In September 2016, the U.S. Food and Drug Administration (FDA) issued a ban on antibacterial soap and body wash. But a large collective of scientists and medical professionals says the agency should have done more to stop the spread of harmful chemicals into our bodies and environment, most notably the antimicrobials triclosan and triclocarban. They published their recommendations in the journal Environmental Health Perspectives.

The 2016 report from the FDA concluded that 19 of the most commonly used antimicrobial ingredients are no more effective than ordinary soap and water, and forbade their use in soap and body wash.

"Customers may think added antimicrobials are a way to reduce infections, but in most products there is no evidence that they do," Ted Schettler, science director of the Science and Environmental Health Network, said in a statement.

Studies have shown that these chemicals may actually do more harm than good. They don't keep us from getting sick, but they can contribute to the development of antibiotic-resistant bacteria, also known as superbugs. Triclosan and triclocarban can also damage our hormones and immune systems.

And while they may no longer be appearing on our bathroom sinks or shower shelves, they're still all around us. They've leached into the environment from years of use. They're also still being added to a staggering array of consumer products, as companies create "antibacterial" clothing, toys, yoga mats, paint, food storage containers, electronics, doorknobs, and countertops.

The authors of the new consensus statement say it's time for that to stop.

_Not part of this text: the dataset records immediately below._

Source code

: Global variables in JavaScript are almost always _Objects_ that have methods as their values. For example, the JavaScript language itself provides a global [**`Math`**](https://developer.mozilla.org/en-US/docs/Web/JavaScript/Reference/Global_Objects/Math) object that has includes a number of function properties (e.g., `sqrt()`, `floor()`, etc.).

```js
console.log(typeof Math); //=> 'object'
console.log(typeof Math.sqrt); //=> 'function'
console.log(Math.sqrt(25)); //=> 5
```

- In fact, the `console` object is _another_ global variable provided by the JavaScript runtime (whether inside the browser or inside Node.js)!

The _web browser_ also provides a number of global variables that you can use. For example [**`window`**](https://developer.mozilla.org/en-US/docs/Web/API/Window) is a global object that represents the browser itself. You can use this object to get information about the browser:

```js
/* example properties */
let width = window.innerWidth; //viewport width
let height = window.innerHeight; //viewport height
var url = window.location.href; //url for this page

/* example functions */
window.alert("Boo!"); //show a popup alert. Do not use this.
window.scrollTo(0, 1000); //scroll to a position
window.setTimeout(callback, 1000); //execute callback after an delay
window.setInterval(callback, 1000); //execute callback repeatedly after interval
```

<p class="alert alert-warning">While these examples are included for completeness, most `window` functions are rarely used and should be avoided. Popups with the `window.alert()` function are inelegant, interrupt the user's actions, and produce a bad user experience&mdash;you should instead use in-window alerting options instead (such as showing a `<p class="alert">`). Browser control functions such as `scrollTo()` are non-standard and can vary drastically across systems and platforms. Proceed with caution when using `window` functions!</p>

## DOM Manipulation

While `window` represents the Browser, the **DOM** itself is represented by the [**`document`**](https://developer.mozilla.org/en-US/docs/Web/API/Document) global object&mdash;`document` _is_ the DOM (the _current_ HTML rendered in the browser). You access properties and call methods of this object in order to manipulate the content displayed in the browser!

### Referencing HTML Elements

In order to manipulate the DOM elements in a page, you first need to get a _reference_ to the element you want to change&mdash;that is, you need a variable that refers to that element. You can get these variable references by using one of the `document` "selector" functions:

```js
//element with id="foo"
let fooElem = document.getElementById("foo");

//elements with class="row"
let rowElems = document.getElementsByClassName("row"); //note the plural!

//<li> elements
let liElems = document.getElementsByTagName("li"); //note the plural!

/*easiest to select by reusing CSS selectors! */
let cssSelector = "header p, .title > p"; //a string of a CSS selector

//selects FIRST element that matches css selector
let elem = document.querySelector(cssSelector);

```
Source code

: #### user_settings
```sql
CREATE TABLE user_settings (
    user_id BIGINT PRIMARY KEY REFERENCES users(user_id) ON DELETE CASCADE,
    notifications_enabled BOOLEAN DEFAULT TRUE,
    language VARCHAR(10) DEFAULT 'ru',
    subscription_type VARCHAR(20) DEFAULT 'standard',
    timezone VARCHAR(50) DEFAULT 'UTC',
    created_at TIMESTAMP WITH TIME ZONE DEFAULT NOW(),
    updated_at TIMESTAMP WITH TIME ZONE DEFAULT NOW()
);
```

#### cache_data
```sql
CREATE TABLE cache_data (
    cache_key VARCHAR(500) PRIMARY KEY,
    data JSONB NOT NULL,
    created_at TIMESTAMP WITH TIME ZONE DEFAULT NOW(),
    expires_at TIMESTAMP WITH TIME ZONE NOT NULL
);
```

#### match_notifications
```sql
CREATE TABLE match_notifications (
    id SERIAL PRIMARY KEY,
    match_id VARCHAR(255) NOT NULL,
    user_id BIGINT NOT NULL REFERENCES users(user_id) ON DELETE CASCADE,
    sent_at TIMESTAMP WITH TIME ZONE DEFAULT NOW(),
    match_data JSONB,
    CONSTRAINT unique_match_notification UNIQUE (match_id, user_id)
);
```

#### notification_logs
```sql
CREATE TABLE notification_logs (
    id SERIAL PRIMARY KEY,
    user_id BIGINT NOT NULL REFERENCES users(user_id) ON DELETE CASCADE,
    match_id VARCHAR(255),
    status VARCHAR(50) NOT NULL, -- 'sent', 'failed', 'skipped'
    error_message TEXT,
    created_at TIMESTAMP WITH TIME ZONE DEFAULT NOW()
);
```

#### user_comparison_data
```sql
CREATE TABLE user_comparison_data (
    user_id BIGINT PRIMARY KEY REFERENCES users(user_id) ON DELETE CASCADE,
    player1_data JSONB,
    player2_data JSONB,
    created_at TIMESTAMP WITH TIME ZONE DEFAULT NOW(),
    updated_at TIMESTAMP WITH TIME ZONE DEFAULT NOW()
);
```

"We must develop better alternatives and prevent unneeded exposures to antimicrobial chemicals," Rolf Haden of the University of Arizona said in the statement. Haden researches where mass-produced chemicals wind up in the environment.

The statement notes that many manufacturers have simply replaced the banned chemicals with others. "I was happy that the FDA finally acted to remove these chemicals from soaps," said Arlene Blum, executive director of the Green Science Policy Institute. "But I was dismayed to discover at my local drugstore that most products now contain substitutes that may be worse."

Blum, Haden, Schettler, and their colleagues "urge scientists, governments, chemical and product manufacturers, purchasing organizations, retailers, and consumers" to avoid antimicrobial chemicals outside of medical settings. "Where antimicrobials are necessary," they write, we should "use safer alternatives that are not persistent and pose no risk to humans or ecosystems."

They recommend that manufacturers label any products containing antimicrobial chemicals so that consumers can avoid them, and they call for further research into the impacts of these compounds on us and our planet.